Dass man sich im Buch nicht auf eine Schreibweise für Wing Chun, sofern nicht das hauseigene System gemeint ist, einigen kann ("VING SHUN KUEN - Ving Tsun", "Ving Tsun", "Wing Chun" oder "VING SHUN KUEN Kung Fu") und auch nicht, ob der Leser per "Du", "wir" oder neutral angesprochen wird, rundet das negative Bild ab.

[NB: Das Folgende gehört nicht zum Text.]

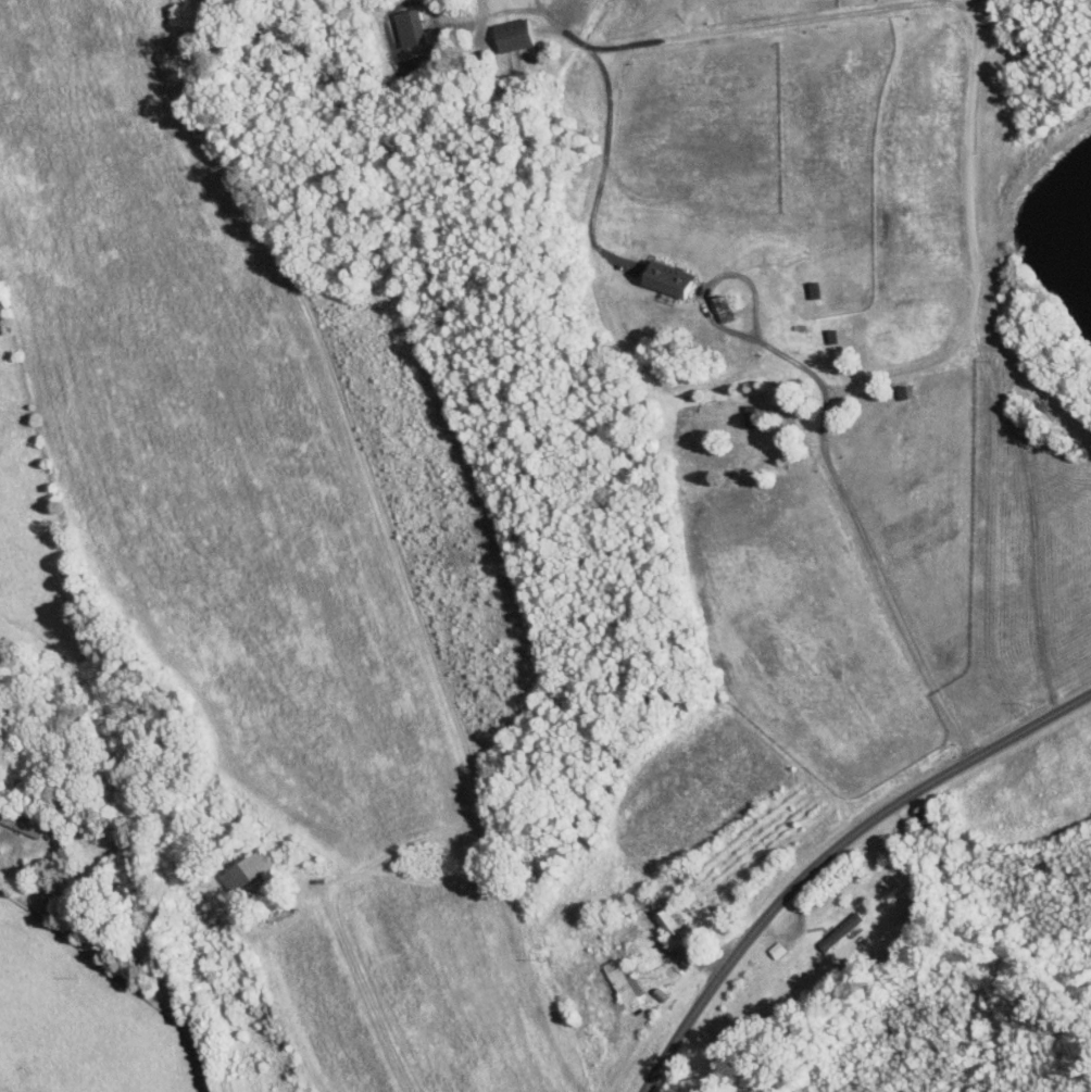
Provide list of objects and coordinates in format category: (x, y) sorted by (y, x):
road: (541, 6)
road: (510, 9)
road: (974, 25)
building: (411, 27)
building: (517, 34)
road: (603, 164)
building: (674, 278)
road: (714, 321)
building: (752, 415)
road: (1030, 508)
road: (881, 580)
road: (832, 854)
building: (248, 872)
road: (493, 890)
building: (678, 930)
building: (845, 932)
road: (119, 976)
building: (624, 980)

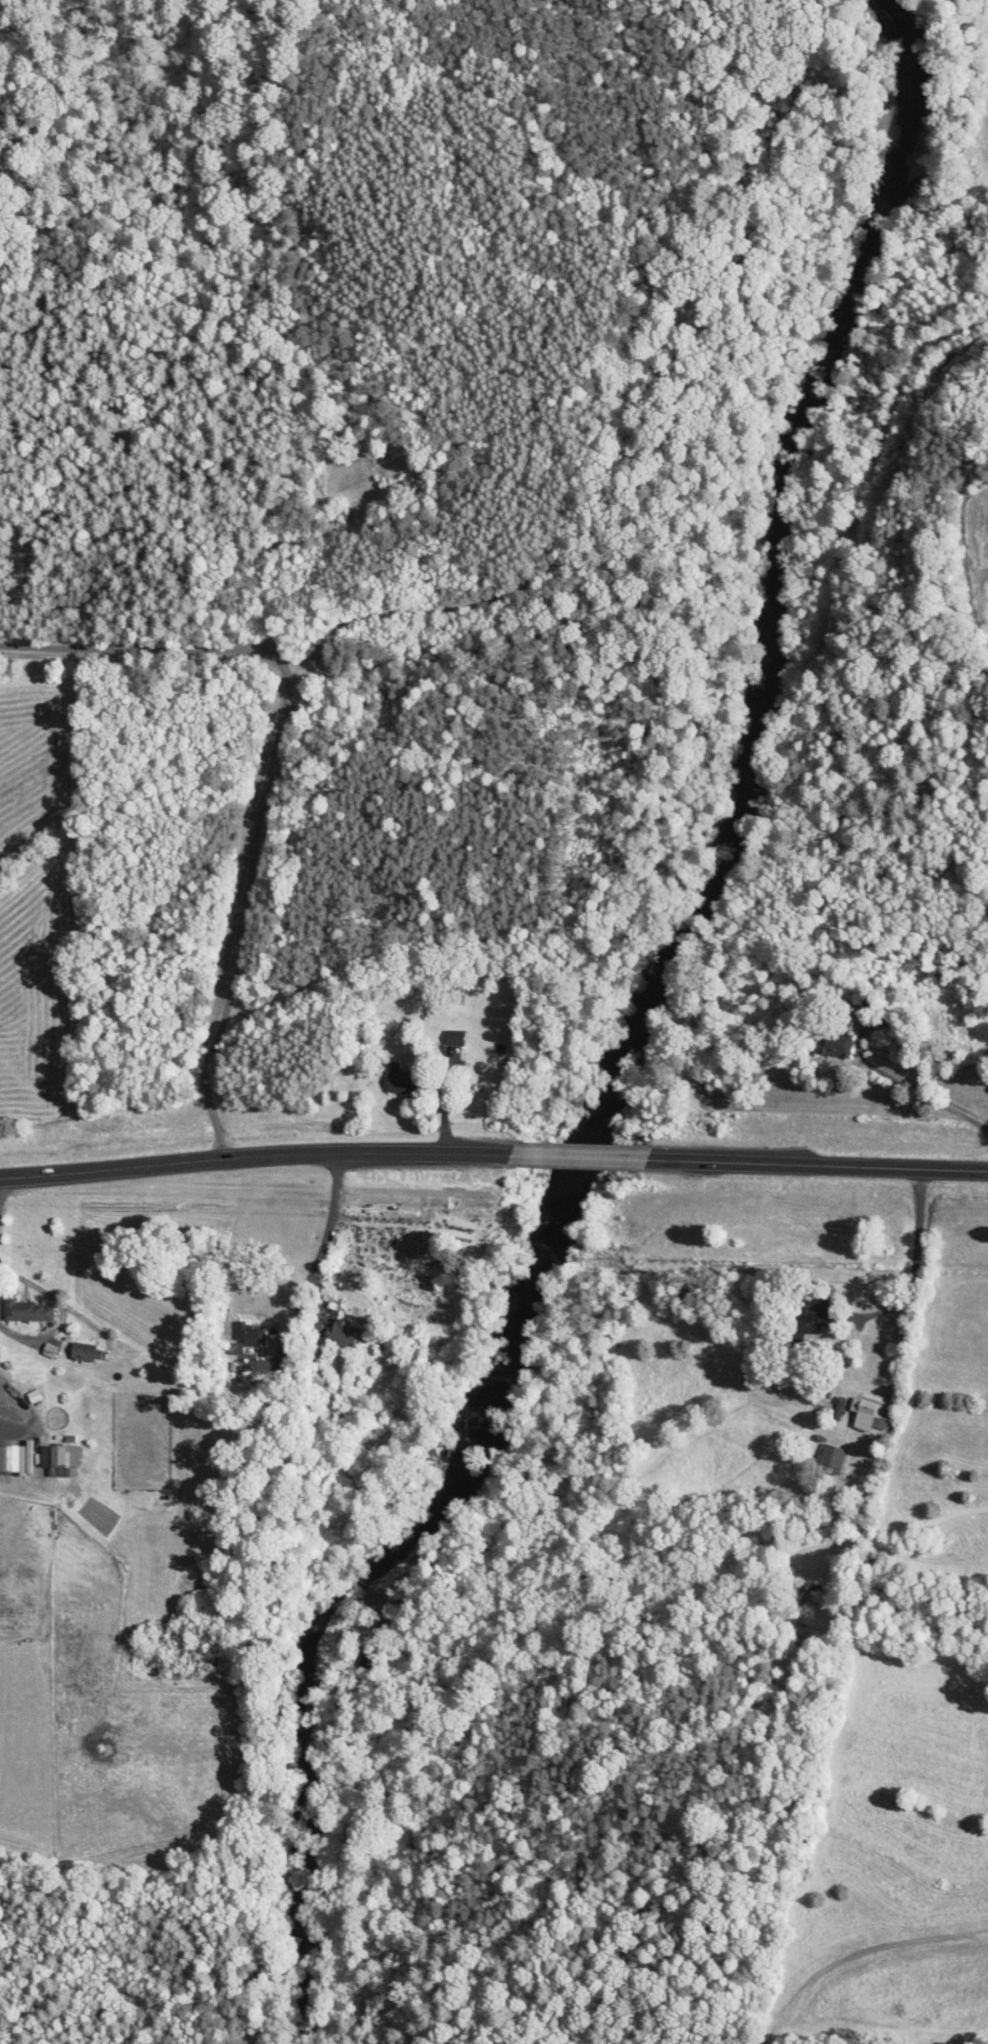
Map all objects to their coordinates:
road: (271, 771)
river: (752, 800)
building: (451, 996)
building: (451, 1039)
building: (834, 1043)
building: (397, 1080)
building: (705, 1086)
road: (252, 1156)
road: (575, 1157)
road: (816, 1164)
road: (318, 1257)
road: (62, 1311)
building: (26, 1312)
building: (808, 1324)
building: (342, 1335)
building: (245, 1338)
building: (82, 1352)
building: (403, 1357)
building: (244, 1369)
building: (316, 1379)
road: (6, 1400)
building: (869, 1417)
building: (828, 1460)
building: (37, 1461)
river: (397, 1590)
river: (351, 1702)
river: (308, 1903)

Die genannten Mängel kann der spärliche Inhalt leider nicht wettmachen. Bei der Erläuterung der Grundtechniken bleibt es meist bei tabellarischen Aufzählungen ohne genauere Erläuterungen der Positionen bzw. Bewegungen, und genau das hätte ich erwartet. Einige Techniken werden durch Bildsequenzen dargestellt, leider zu wenige und oft unsystematisch und schlecht kommentiert, während andere Bilder und Bildsequenzen völlig überflüssig sind. So z.B. eine Reihe von 16 nicht weiter kommentierten kleinen Bildern mit der Überschrift "Eindrücke vom Stockdrehen in Slowmotion'", auf denen die Stöcke aufgrund der Drehbewegung nur verschwommen bis unsichtbar dargestellt sind und die Positionen der Hände nicht erkennbar sind.
Insgesamt erinnert das Buch mehr an eine Schülerarbeit als an das, wofür es angepriesen wird: ein "... Fachbuch ... in den Reihen qualitativ gehobener Veröffentlichungen über Kampfkunst ...".